Work item: Pull each line holding the word "down" from the data.

Provided information:
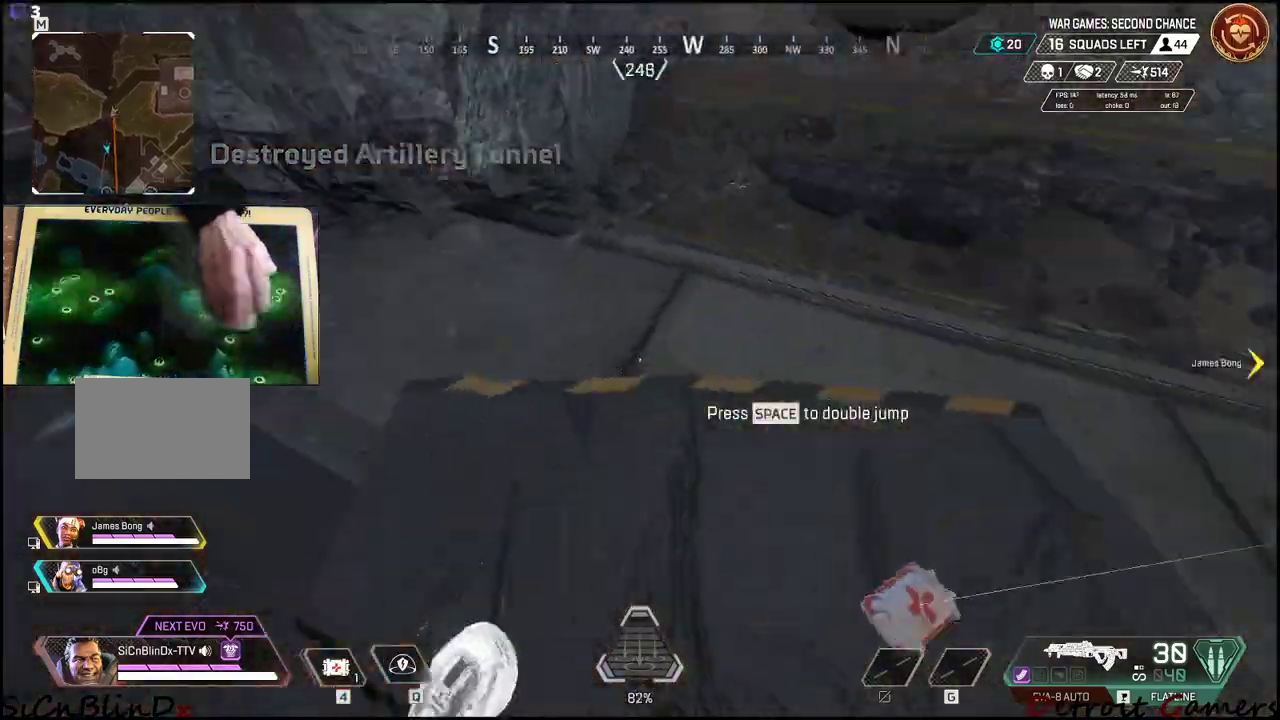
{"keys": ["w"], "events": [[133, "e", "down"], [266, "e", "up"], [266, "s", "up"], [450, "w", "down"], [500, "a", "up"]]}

--

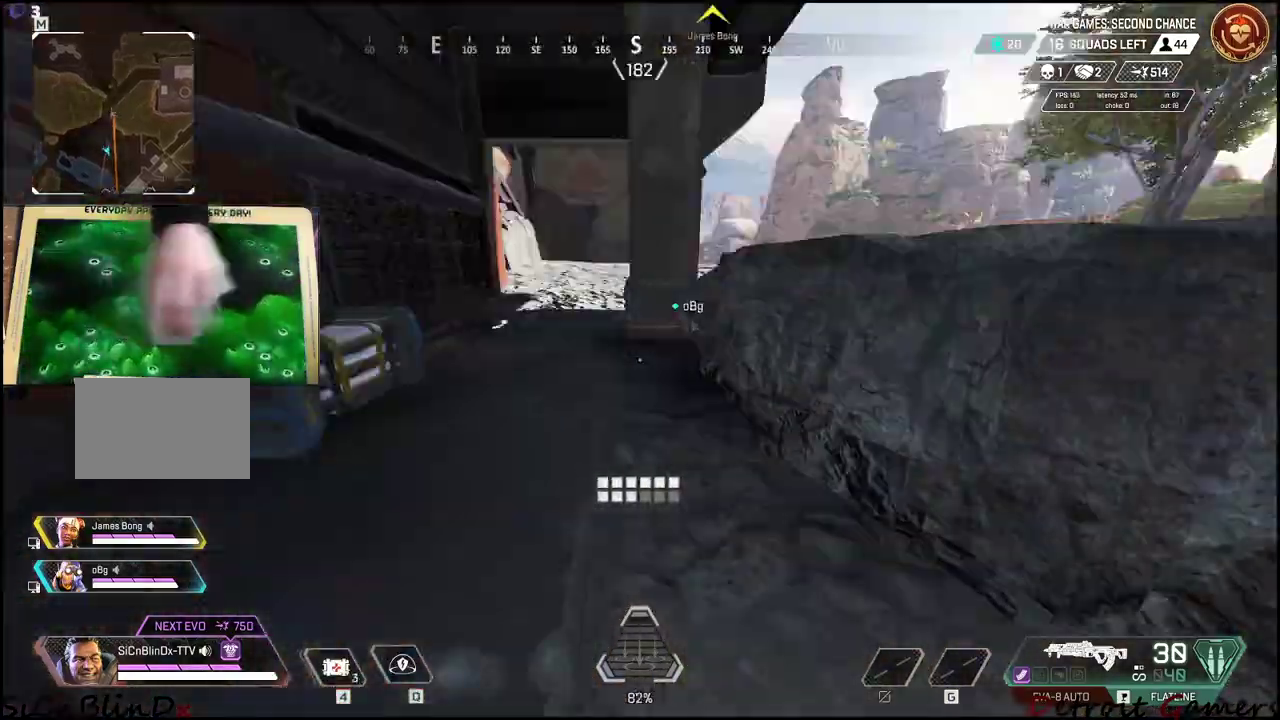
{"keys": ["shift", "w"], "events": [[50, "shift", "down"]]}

* * *

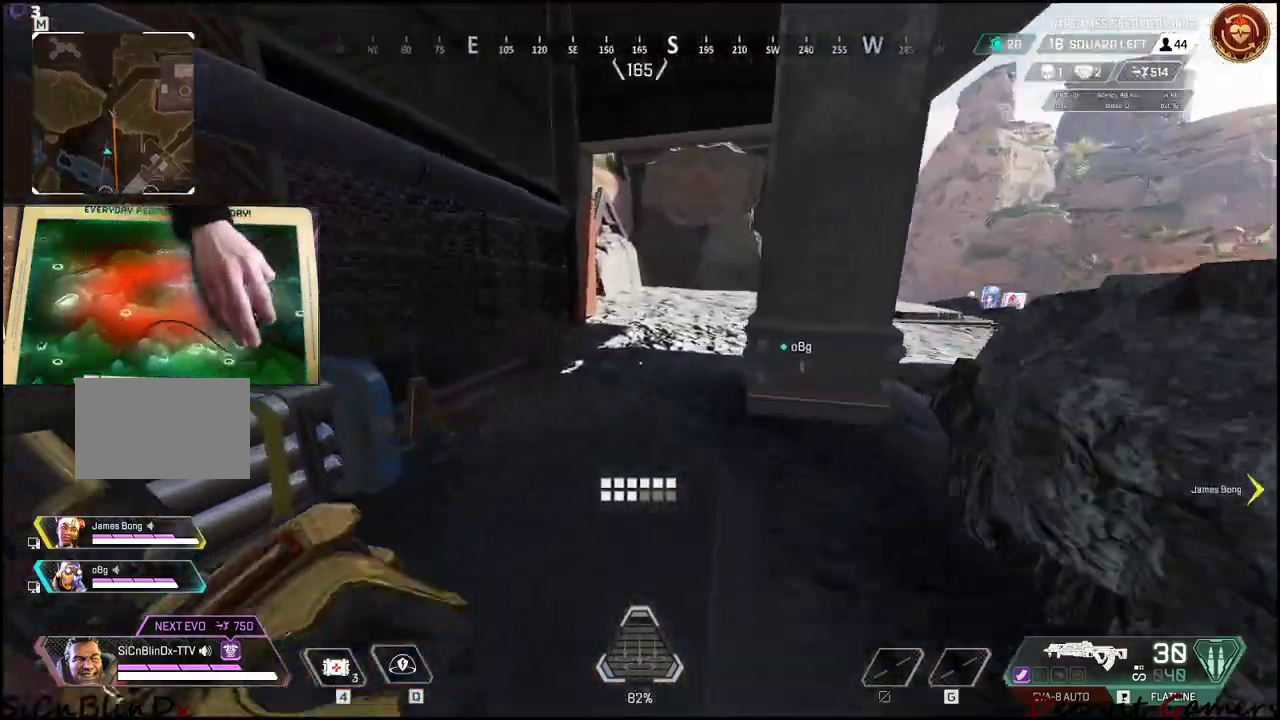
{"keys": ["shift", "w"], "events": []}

Result:
{"keys": ["w"], "events": [[133, "e", "down"], [266, "e", "up"], [266, "s", "up"], [450, "w", "down"], [500, "a", "up"]]}
{"keys": ["shift", "w"], "events": [[50, "shift", "down"]]}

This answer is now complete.